Top of Available data
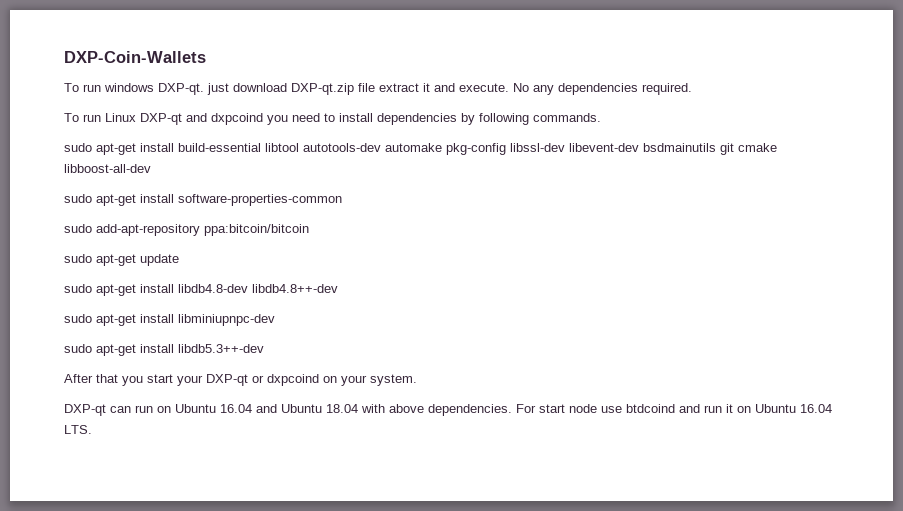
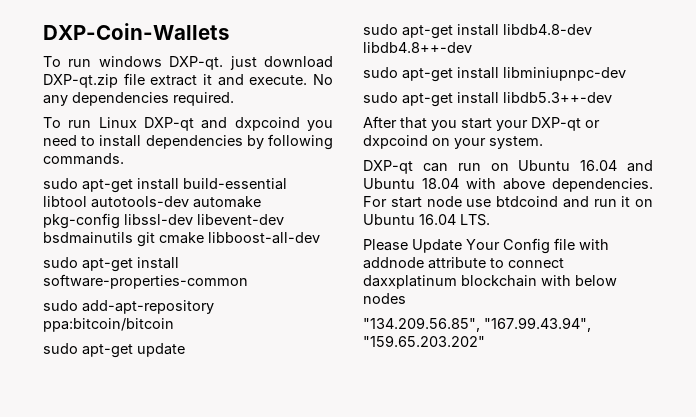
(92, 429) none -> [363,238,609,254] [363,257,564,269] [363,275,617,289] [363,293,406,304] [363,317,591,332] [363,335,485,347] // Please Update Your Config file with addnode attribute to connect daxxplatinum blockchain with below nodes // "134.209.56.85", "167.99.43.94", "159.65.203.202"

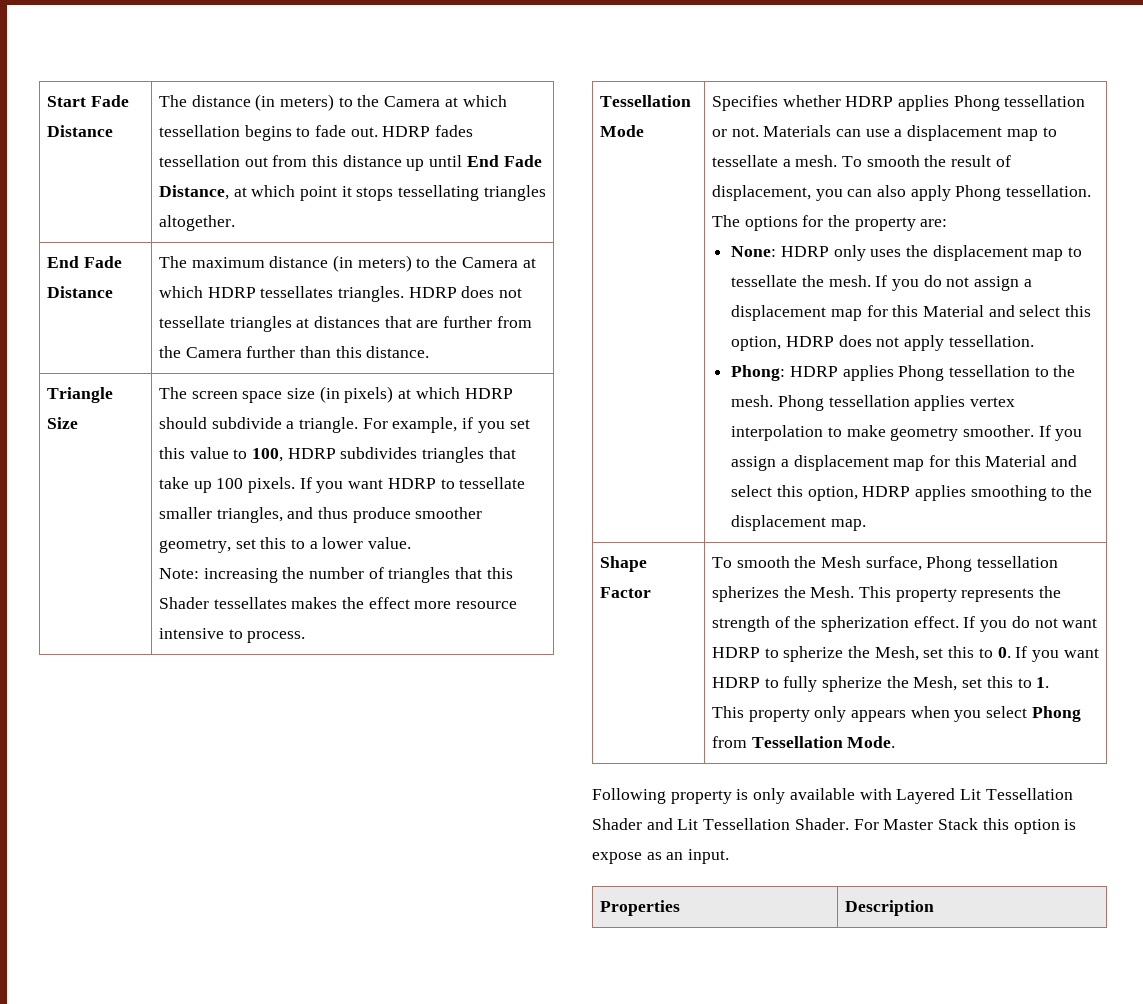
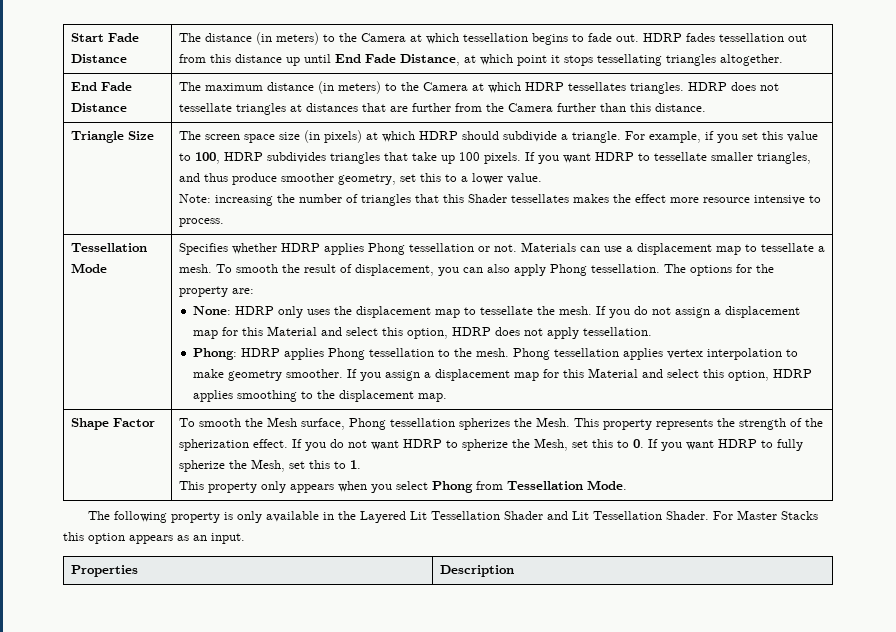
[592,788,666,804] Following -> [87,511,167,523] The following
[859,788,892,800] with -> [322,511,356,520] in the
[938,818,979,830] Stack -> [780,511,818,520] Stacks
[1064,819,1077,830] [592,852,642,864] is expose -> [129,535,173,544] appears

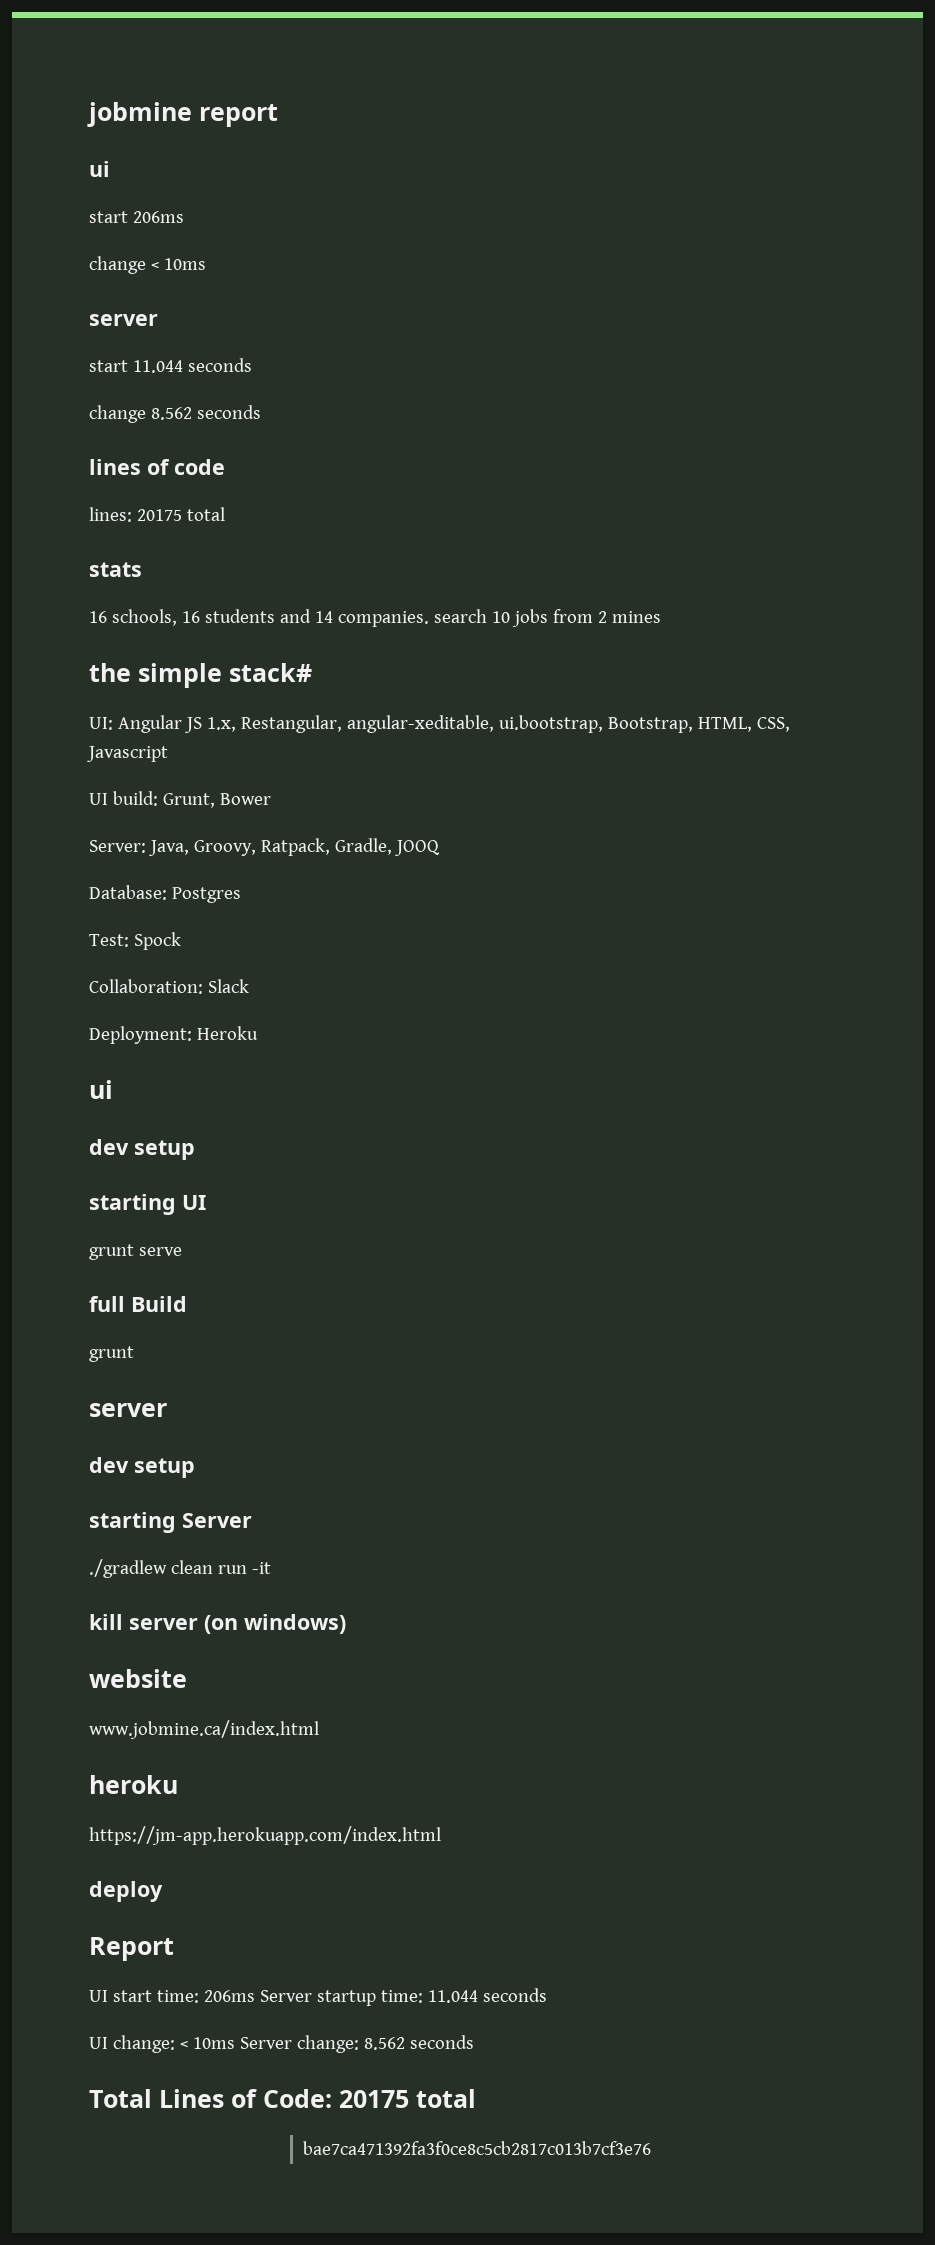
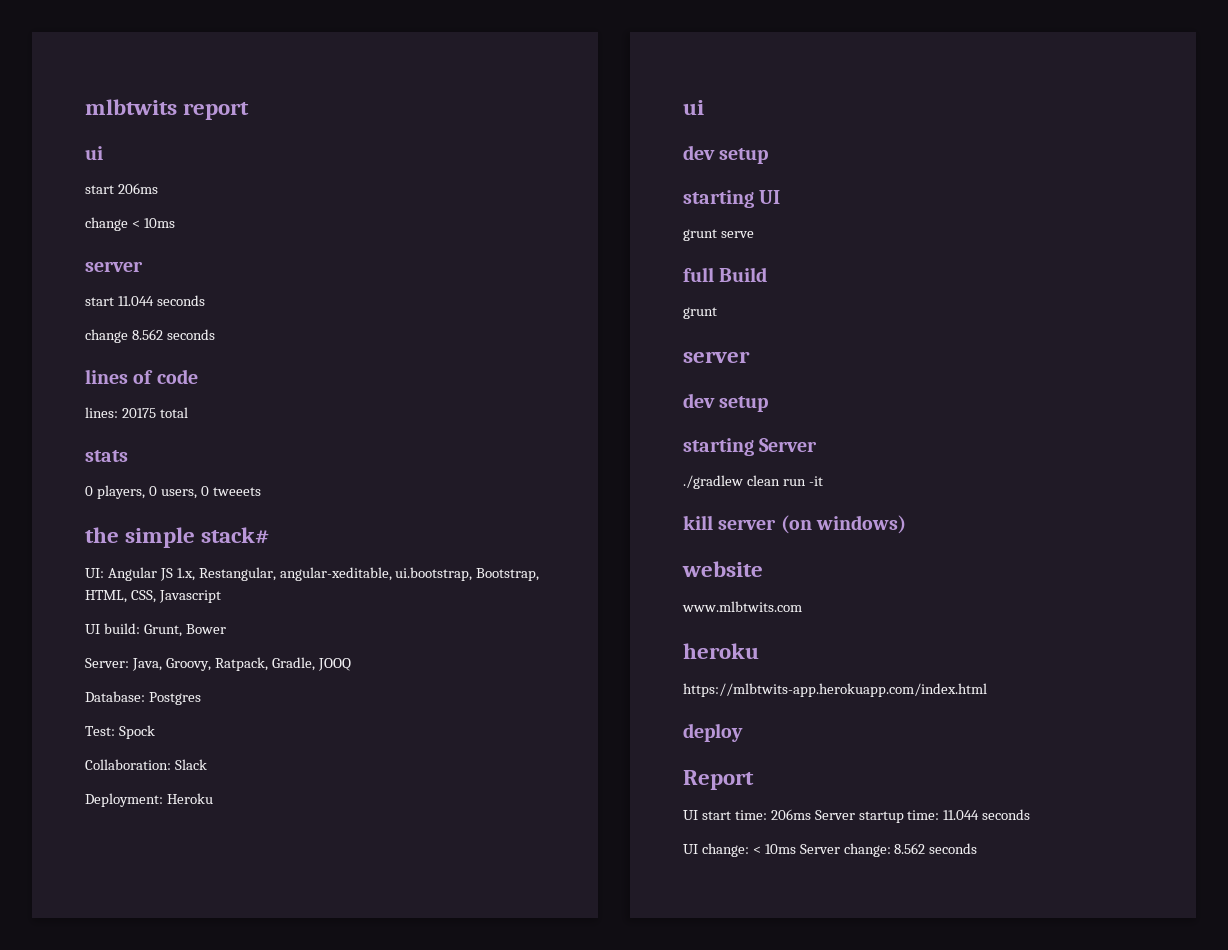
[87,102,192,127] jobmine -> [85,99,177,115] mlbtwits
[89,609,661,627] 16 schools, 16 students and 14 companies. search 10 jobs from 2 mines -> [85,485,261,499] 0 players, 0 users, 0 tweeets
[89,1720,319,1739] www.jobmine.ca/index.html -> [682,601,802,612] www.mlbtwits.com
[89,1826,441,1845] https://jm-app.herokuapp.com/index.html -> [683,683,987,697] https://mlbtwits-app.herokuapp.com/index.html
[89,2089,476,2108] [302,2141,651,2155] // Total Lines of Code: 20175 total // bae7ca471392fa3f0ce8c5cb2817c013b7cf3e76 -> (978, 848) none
Bottom of Available data
> **Work task**
Although the records above contain pictures, your copy should give only their text, exactly as written.

> **Exercise response**
(92, 429) none -> [363,238,609,254] [363,257,564,269] [363,275,617,289] [363,293,406,304] [363,317,591,332] [363,335,485,347] // Please Update Your Config file with addnode attribute to connect daxxplatinum blockchain with below nodes // "134.209.56.85", "167.99.43.94", "159.65.203.202"

[592,788,666,804] Following -> [87,511,167,523] The following
[859,788,892,800] with -> [322,511,356,520] in the
[938,818,979,830] Stack -> [780,511,818,520] Stacks
[1064,819,1077,830] [592,852,642,864] is expose -> [129,535,173,544] appears

[87,102,192,127] jobmine -> [85,99,177,115] mlbtwits
[89,609,661,627] 16 schools, 16 students and 14 companies. search 10 jobs from 2 mines -> [85,485,261,499] 0 players, 0 users, 0 tweeets
[89,1720,319,1739] www.jobmine.ca/index.html -> [682,601,802,612] www.mlbtwits.com
[89,1826,441,1845] https://jm-app.herokuapp.com/index.html -> [683,683,987,697] https://mlbtwits-app.herokuapp.com/index.html
[89,2089,476,2108] [302,2141,651,2155] // Total Lines of Code: 20175 total // bae7ca471392fa3f0ce8c5cb2817c013b7cf3e76 -> (978, 848) none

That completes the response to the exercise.